Tuning the mobility of molecules to discover and appropriately engage continually moving cellular receptors is the secret to this breakthrough therapy. With an injection of liquid treatment, nanofibers that imitate the extracellular matrix of the spine begin to form instantly.
Synthetic materials can communicate with cells by copying the matrix structure, mimicking the mobility of biological molecules, and integrating signals for receptors. Neurons and other cells’ receptors are always on the move.
Using nanofibers to regulate the collective motion of more than 100,000 molecules is a ground-breaking innovation. Supramolecular polymers, which cause molecules to ‘dance’ or even ‘jump’ temporarily out of their structures, allow them to better link with receptors.”
Researchers discovered that improving the therapeutic efficiency in paralysed mice was possible by fine-tuning the mobility of the molecules within the nanofiber network. In vitro experiments with human cells indicated that formulations of their medication with improved molecular mobility worked better, indicating increased bioactivity and cellular signalling.
Because cells and their receptors are constantly moving, it is reasonable to assume that molecules travelling faster will contact them more frequently. Molecules may never come into contact with cells if they are sluggish and not as “social.”

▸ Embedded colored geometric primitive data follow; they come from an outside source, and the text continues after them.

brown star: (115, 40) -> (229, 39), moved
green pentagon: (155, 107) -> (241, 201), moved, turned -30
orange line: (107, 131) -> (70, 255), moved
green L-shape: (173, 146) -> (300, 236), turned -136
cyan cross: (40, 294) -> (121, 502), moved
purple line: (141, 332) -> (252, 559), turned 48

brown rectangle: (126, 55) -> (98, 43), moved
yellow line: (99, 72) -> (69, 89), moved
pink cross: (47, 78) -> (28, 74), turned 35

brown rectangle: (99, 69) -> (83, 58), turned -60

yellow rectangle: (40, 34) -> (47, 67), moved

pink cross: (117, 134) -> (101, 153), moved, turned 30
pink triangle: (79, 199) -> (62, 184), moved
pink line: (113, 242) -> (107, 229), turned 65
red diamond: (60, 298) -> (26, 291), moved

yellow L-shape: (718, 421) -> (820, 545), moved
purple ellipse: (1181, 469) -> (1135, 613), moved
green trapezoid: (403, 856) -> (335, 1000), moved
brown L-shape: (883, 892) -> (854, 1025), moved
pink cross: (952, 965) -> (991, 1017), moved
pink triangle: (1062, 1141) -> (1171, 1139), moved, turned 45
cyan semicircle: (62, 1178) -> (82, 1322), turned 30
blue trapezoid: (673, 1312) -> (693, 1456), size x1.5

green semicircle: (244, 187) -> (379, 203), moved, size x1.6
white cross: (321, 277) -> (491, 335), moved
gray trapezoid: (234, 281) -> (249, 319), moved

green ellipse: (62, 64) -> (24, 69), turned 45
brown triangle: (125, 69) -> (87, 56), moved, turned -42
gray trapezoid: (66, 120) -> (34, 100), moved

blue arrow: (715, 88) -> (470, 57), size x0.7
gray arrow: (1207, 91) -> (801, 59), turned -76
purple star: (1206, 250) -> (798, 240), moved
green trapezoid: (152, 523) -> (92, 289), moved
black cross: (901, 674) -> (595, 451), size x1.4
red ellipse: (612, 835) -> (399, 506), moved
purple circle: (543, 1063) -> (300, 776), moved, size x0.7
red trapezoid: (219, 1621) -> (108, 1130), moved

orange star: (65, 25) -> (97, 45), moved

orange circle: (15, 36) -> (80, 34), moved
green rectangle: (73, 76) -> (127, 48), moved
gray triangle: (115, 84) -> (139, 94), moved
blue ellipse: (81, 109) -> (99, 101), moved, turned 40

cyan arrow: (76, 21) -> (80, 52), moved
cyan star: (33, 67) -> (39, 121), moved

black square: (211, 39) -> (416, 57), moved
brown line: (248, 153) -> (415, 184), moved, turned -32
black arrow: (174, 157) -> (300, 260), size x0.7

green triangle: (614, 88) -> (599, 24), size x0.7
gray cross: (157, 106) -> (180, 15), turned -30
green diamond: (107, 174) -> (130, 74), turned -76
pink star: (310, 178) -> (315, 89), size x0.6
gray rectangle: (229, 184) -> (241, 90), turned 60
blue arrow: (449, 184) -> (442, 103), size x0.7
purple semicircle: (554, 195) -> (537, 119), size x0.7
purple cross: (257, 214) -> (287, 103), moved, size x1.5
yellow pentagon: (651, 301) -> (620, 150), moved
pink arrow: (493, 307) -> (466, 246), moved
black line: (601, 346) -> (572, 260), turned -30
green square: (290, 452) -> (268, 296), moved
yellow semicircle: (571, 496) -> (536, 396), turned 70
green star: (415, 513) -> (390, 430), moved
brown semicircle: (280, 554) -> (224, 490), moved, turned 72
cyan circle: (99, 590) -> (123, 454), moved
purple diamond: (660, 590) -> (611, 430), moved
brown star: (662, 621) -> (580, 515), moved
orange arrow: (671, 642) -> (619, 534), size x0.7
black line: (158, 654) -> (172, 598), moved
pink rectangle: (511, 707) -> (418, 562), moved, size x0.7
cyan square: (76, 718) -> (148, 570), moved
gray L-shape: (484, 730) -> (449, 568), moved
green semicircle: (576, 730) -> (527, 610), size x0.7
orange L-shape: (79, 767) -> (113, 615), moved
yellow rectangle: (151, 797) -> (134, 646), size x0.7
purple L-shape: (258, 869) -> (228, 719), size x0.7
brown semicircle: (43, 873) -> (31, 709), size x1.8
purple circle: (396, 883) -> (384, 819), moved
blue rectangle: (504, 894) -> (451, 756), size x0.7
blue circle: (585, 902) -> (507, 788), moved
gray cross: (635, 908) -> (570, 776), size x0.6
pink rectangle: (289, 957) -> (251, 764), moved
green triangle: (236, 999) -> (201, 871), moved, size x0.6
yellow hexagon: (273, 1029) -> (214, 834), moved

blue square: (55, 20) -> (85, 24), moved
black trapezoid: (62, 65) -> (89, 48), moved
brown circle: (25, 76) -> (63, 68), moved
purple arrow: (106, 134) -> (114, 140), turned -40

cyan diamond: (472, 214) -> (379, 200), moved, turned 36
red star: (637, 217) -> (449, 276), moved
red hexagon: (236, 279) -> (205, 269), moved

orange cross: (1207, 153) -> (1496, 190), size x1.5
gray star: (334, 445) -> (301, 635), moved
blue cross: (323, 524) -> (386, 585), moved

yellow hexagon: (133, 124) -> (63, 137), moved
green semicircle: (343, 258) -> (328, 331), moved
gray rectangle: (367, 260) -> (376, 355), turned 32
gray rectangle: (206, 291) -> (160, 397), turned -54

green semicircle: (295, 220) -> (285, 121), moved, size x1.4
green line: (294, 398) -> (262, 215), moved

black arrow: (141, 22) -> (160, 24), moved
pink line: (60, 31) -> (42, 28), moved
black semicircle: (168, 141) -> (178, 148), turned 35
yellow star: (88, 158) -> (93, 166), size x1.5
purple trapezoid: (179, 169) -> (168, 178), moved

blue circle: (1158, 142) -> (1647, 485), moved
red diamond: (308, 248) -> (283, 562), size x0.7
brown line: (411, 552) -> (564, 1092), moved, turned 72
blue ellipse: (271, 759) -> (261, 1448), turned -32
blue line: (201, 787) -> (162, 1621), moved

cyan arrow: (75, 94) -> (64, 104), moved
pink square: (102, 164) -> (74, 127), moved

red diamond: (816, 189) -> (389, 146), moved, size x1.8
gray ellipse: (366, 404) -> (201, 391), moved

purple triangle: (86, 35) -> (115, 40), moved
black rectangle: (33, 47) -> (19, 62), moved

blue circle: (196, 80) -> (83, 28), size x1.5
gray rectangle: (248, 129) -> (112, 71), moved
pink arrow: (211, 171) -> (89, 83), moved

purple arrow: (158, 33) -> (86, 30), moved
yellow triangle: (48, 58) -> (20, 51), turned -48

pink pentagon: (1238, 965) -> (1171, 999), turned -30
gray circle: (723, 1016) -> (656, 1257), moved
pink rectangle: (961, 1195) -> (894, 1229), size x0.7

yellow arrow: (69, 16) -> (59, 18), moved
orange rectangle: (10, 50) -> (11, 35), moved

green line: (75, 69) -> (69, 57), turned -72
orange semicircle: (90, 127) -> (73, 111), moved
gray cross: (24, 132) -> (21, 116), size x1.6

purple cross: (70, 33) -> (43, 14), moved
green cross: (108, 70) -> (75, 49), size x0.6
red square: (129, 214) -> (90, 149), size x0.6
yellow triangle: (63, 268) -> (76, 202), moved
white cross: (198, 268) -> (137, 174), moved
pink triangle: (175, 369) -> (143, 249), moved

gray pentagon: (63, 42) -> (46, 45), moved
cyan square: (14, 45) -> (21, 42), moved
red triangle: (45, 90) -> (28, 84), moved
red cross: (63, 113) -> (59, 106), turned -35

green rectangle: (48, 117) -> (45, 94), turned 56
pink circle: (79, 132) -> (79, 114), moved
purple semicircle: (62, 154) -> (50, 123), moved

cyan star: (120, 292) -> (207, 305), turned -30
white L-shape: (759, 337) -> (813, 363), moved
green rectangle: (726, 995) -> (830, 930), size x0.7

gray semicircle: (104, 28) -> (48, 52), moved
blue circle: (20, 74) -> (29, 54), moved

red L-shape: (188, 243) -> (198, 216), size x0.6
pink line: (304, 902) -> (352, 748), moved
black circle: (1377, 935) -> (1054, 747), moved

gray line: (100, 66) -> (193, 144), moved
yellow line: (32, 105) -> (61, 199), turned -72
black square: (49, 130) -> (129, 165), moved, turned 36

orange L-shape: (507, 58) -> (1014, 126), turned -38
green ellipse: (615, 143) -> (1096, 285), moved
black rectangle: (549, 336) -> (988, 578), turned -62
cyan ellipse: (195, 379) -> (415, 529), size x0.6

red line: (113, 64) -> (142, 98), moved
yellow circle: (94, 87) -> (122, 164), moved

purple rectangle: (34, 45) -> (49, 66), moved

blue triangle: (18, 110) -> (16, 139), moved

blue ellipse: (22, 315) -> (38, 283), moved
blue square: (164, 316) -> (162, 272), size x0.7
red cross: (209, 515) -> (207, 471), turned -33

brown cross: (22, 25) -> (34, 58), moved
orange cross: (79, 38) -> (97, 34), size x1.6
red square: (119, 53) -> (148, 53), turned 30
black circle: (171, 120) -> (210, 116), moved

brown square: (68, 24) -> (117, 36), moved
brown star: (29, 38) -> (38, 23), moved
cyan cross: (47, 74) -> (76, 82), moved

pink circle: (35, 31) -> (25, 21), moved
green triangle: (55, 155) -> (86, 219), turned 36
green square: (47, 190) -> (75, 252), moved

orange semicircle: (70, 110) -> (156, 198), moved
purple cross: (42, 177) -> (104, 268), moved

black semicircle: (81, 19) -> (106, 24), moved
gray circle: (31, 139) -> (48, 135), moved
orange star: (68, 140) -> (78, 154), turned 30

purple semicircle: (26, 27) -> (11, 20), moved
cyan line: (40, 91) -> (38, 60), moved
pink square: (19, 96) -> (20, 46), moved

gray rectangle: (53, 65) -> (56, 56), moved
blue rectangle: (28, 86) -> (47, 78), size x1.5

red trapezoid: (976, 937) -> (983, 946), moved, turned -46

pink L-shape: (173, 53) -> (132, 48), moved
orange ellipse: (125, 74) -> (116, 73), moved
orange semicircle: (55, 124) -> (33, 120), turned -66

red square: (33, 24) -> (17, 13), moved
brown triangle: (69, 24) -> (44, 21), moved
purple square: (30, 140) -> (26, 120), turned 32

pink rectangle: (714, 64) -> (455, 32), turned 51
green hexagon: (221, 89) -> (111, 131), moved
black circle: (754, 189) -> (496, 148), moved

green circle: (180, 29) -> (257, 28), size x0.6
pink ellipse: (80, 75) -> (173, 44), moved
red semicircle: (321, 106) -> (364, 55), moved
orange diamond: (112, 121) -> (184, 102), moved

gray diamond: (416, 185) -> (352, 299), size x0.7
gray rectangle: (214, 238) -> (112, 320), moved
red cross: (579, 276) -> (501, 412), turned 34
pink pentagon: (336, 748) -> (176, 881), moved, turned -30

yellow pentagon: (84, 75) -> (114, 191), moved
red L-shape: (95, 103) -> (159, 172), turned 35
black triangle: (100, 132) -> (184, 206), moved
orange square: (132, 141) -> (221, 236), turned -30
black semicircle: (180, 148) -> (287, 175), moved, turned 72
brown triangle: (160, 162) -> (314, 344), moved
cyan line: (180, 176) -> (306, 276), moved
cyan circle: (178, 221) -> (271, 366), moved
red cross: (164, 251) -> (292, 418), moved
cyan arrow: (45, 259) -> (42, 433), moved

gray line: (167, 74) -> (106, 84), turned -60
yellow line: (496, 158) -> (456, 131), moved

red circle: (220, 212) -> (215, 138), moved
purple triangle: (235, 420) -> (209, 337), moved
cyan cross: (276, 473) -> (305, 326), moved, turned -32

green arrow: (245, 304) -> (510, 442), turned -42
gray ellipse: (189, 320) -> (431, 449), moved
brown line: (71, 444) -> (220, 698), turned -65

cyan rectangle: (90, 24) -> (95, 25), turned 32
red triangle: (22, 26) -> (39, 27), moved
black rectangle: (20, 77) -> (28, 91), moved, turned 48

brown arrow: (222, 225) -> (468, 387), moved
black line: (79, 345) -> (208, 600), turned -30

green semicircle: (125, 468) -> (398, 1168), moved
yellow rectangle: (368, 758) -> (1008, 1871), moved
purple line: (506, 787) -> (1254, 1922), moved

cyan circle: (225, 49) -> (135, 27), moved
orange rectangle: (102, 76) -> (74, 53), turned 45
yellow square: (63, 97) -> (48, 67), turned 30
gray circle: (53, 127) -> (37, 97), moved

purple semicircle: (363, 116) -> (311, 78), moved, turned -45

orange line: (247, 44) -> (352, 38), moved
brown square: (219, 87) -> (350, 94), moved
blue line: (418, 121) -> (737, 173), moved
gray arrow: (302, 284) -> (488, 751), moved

A single injection and two signals
Once the molecules are linked to the receptors, two cascading signals are triggered, both of which are crucial for the regeneration of the spinal cord. Axon regeneration is triggered by a single signal in the spinal cord.
Axons, like electrical wires, connect the brain to the rest of the body and transmit information. This can cause paralysis or loss of sensation in the body if axons are severing or damaged. In contrast, repairing axons promotes communication between the body and the brain by enhancing the flow of information.
Neurons benefit from the second signal in that other cell types proliferate, supporting the development of missing blood arteries that feed neurons and important cells for tissue regeneration, which helps them survive the injury. Myelin regrowth around axons is stimulated, and glial scarring is reduced, both of which operate as physical barriers to the regeneration of the spinal cord.
Biological reactions can be elicited by using signals that resemble natural proteins. Because of their short half-lives and high cost, proteins are not widely used. The synthetic signals are short, modified peptides that can offer bioactivity for several weeks when bound together by the thousands. The end outcome is therapy that’s less expensive to make and lasts longer.
Regarding preventing paralysis following severe trauma (automobile accidents, falls, sports accidents and gunshot wounds), Stupp feels that the revelation that “supramolecular motion” is a key factor in bioactivity might be extended to different therapies and targets.
Preventing spinal cord injuries
This successful regeneration of the central nervous system tissue in the spinal cord is similar to that in the brain afflicted by stroke and neurodegenerative illnesses, such as ALS and Parkinson’s disease. Aside from improving cell signalling, this important discovery concerning manipulating molecular assemblies’ mobility could be used in a wide range of biomedical applications.
Violence and automobile accidents are the most common causes of spinal cord injury (including attempted suicide). Most traumatic spinal cord injuries are the result of workplace or sports-related incidents. Improvements in roads, vehicles, and people’s behaviour on the streets can help minimise road traffic accidents; window guards can prevent falls. Regulations limiting alcohol and firearms availability can help reduce violence and violence-related injuries.
Stay healthy and dance like no one’s watching. — The Health
Dr Wael MY Mohamed is with the Department of Basic Medical Science, Kulliyyah of Medicine, International Islamic University Malaysia (IIUM).